EXERCISE TEXT START

Aside from banning discrimination against children on the basis of preexisting conditions, the National Center for Health Statistics estimates that about 2.5 million young Americans have benefited from being able to stay on their parents’ health insurance until age 26. Seniors no longer have to spend thousands of dollars out of pocket before qualifying for assistance paying for their prescription drugs—help that fills the so-called “doughnut hole.” The Affordable Care Act has also eliminated the cap on lifetime benefits, which means people with serious health problems won’t find themselves overwhelmed with health care costs because their insurance company no longer wants to help pay the bills.
Medicaid & Medicare:
For Medicare, the Ryan plan would raise the age at which people become eligible from 65 to 67, even as it repeals the health reform law’s coverage provisions. This means 65- and 66-year-olds would have neither Medicare nor access to health insurance exchanges in which they could buy coverage at an affordable price and receive subsidies to help them purchase coverage if their incomes are low.
This change, which is not mentioned in the 73-page booklet on his plan that Chairman Ryan released, would put many more 65- and 66-year-olds who don’t have employer coverage and can’t afford insurance into the individual insurance market — where the premiums charged to people in this age group tend to be very high — leaving them uninsured. People of limited means, such as those who are trying to get by on incomes as low as $12,000 a year in today’s dollars, would be affected most harshly because they wouldn’t be able to afford private coverage.

EXERCISE TEXT END
DATASET ENTRIES START

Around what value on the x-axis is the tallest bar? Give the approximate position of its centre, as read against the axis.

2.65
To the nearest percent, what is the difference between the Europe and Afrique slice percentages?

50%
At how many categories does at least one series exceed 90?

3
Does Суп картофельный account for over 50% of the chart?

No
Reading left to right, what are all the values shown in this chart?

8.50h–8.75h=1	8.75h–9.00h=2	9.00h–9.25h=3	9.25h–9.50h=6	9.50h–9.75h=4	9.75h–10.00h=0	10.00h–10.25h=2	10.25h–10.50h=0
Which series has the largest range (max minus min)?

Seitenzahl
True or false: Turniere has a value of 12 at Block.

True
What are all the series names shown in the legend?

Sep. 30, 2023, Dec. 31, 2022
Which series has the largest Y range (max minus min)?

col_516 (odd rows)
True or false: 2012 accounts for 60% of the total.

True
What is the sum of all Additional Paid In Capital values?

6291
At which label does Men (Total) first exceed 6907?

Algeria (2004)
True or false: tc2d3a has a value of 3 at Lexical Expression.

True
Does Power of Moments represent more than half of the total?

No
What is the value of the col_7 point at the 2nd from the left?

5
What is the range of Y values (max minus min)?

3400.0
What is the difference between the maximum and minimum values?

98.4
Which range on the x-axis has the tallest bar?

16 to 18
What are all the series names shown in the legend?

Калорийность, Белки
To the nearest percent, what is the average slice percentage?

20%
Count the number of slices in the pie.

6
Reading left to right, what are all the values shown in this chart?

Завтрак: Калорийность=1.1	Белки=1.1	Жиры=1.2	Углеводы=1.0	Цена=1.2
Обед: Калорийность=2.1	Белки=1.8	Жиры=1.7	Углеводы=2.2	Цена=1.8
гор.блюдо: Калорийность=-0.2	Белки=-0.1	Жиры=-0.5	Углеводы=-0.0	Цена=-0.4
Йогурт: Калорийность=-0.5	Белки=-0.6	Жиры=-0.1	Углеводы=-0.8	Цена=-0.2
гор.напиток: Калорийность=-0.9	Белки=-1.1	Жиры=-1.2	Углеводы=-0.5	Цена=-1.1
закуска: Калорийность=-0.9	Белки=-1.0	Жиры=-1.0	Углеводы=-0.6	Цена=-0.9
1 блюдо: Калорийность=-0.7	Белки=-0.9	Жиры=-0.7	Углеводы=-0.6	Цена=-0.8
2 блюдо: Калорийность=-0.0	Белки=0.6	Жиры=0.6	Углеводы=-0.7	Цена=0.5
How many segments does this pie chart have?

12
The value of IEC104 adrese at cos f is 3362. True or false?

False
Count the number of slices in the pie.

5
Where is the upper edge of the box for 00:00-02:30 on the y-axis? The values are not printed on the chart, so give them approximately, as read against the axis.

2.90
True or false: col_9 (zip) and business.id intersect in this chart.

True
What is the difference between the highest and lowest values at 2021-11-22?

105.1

DATASET ENTRIES END

» **WHAT THIS TASK INVOLVES**:
Please reproduce the part of the health coverage text starting with "This change, which" and going on through "afford private coverage.". The records are separate material and have nothing to do with the health coverage text.

» **RESULT FOR THIS TASK**:
This change, which is not mentioned in the 73-page booklet on his plan that Chairman Ryan released, would put many more 65- and 66-year-olds who don’t have employer coverage and can’t afford insurance into the individual insurance market — where the premiums charged to people in this age group tend to be very high — leaving them uninsured. People of limited means, such as those who are trying to get by on incomes as low as $12,000 a year in today’s dollars, would be affected most harshly because they wouldn’t be able to afford private coverage.